WORK INSTRUCTION:
In the blog excerpt, copy word for word the part that opens with "And yes, whoever" and closes with "the ill-fated Mortimer.".

EXCERPT TO READ:

+===+

But mostly I just wanted to get that off my chest. The thing about eating that bag of dicks. Please do it, rape googlers. I mean it.


I hope you feel bad now about being a disgusting rape googler. You've made me, and this puppy, very sad.

6 comments:

Salty Miss Jill said...

May the gods bless you for doing this. Be forewarned that it doesn't get any easier with experience. At least it hasn't for me. I've been doing this type of work for over a year now. Maybe we can talk more...
The women are fortunate to have you on thier side. I know you're amazing at what you do.
xoSMJ

Aunty Christ said...

Really, Salty? Really?? That's awesome. Yes, I'd like to share experiences sometime. Let me know.

And thanks for your nice words. I don't feel I deserve them yet, but it's inspiring to try to live up to them.

David Rochester said...

I can't even imagine what it must be like to try to counsel or give any kind of guidance to a rape victim. It really is an amazing thing to volunteer to do.

And yes, whoever is using those search terms to find your blog should have a red-hot poker stuck where it will do them the most good, in the manner of the ill-fated Mortimer.

Aunty Christ said...

Thanks, David. I think it's going to be a very good experience for me. Hopefully it'll be good for some of the people I work with too.

I like the red-hot poker idea...

Eve said...

This is grueling work and, as Salty said, doesn't get easier. Trying to relieve suffering for any trauma isn't easy. And doesn't get easlier. And in fact can and probably will wear you down eventually, so I hope you're kind to yourself as you can be while living regularly with the fact that others have less fortunate experiences (there's the guilt).

About not being able to write about your experiences. I understand this. I have to think a long time about how to write about an issue that almost inevitably involves people I actually know or have known in real life. We have these confidentiality agreements, and even if we didn't, who would want to expose someone by blogging about them? And yet we have these experiences that change us, too, even by observing them or trying to help in the aftermath of them. We too need to communicate about that, to help ourselves.

+===+

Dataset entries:
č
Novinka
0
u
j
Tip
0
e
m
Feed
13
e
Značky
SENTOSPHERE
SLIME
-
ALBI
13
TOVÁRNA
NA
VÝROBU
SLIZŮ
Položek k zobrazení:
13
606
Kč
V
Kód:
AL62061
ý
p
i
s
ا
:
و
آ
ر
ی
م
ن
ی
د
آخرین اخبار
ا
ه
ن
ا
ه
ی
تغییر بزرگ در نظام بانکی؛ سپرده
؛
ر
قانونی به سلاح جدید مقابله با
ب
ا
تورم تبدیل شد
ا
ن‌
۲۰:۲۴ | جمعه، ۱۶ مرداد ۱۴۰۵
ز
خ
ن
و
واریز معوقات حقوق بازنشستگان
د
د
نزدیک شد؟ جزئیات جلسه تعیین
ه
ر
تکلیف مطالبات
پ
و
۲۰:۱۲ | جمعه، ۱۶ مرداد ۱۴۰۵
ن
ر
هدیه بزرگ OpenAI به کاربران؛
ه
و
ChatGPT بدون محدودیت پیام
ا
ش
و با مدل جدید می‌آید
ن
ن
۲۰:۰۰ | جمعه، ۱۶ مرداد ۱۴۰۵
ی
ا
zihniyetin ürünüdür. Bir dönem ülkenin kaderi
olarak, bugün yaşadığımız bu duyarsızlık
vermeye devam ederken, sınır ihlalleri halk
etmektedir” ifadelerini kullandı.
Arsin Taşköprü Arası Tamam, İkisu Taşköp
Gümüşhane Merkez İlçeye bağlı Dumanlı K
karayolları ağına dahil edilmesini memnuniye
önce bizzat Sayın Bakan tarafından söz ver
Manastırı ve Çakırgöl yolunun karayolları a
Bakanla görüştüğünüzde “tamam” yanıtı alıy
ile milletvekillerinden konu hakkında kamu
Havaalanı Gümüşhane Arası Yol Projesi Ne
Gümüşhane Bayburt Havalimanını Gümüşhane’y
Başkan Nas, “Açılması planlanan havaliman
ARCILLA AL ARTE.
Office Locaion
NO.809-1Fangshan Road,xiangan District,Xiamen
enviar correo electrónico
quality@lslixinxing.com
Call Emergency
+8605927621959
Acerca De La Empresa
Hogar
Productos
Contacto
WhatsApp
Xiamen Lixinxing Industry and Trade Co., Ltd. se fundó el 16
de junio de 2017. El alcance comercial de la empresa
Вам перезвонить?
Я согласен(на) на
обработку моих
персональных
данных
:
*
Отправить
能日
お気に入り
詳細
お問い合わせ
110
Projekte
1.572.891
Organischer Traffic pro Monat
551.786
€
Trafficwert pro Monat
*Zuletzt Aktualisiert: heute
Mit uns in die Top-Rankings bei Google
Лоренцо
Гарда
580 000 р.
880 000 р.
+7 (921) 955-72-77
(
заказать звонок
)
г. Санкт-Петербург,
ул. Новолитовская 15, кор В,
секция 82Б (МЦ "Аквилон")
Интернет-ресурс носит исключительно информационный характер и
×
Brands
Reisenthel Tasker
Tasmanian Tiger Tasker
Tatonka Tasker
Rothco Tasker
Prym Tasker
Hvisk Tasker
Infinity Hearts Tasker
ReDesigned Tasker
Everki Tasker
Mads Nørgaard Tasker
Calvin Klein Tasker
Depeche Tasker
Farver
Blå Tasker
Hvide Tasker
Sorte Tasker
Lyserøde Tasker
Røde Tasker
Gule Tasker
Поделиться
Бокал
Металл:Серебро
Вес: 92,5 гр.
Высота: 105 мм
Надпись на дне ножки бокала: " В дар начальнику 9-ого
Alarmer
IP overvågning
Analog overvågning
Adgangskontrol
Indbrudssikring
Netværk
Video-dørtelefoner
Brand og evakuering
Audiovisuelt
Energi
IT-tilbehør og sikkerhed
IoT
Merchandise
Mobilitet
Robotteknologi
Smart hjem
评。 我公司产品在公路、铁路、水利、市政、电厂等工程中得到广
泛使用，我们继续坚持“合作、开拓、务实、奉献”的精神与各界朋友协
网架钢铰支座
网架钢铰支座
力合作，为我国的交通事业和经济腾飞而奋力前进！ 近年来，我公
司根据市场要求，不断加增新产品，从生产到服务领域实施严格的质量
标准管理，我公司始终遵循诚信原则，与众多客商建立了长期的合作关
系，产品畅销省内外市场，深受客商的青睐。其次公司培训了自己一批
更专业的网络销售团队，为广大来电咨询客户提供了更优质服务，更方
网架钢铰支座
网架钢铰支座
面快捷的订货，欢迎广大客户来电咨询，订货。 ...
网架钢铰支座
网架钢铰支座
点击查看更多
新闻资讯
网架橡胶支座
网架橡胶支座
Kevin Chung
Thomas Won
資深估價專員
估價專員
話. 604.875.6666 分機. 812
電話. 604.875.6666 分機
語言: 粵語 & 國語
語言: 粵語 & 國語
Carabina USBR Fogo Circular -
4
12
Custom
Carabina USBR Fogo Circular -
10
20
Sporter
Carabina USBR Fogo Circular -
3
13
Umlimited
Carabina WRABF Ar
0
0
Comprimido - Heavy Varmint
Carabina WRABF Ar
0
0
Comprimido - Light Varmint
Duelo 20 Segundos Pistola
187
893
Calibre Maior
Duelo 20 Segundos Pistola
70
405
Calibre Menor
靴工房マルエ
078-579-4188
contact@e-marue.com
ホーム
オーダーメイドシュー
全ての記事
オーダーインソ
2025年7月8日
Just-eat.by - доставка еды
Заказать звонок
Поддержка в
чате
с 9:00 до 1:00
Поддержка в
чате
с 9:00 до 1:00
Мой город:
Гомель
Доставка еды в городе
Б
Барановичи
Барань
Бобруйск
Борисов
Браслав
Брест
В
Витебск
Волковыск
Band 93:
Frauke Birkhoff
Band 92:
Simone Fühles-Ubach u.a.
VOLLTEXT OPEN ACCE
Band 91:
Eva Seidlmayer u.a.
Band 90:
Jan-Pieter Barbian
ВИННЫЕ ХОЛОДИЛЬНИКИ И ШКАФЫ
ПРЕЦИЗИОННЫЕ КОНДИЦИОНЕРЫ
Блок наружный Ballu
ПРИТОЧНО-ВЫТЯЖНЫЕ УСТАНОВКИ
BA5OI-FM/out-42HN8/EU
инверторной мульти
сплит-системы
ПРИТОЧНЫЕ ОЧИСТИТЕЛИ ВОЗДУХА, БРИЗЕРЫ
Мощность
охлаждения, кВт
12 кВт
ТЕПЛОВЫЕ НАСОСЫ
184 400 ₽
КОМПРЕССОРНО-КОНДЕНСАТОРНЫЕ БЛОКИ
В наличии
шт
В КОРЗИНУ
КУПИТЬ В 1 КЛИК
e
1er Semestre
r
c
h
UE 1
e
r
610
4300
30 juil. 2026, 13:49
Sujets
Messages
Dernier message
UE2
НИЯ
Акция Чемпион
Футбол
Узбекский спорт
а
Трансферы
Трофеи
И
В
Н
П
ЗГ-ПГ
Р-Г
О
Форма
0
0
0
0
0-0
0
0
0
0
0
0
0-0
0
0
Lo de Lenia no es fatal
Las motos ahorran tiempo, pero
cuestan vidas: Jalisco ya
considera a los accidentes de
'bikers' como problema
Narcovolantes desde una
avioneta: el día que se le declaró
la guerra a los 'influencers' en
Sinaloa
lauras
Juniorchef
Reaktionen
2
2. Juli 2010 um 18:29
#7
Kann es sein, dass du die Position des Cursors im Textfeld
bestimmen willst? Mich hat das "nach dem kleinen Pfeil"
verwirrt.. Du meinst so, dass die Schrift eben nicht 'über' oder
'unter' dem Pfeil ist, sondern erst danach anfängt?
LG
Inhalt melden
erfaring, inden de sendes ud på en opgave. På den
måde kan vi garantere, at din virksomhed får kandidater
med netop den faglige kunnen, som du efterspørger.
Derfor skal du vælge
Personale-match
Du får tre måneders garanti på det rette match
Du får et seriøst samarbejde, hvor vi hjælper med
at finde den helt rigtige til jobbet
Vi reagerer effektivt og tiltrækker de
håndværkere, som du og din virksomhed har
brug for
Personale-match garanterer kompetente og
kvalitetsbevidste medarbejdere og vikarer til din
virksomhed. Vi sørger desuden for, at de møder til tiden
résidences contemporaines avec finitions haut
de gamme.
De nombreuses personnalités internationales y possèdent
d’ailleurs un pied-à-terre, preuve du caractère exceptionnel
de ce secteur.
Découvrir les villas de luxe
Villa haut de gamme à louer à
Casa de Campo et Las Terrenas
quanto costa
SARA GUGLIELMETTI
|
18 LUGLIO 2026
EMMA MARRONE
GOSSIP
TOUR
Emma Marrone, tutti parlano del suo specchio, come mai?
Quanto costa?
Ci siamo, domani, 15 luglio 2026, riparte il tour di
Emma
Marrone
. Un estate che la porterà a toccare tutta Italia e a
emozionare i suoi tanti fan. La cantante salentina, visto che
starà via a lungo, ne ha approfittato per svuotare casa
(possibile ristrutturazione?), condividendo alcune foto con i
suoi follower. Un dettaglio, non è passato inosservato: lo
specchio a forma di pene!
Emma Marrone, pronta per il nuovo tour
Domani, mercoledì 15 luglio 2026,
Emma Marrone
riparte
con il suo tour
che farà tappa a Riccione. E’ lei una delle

+===+

ANSWER SECTION:
And yes, whoever is using those search terms to find your blog should have a red-hot poker stuck where it will do them the most good, in the manner of the ill-fated Mortimer.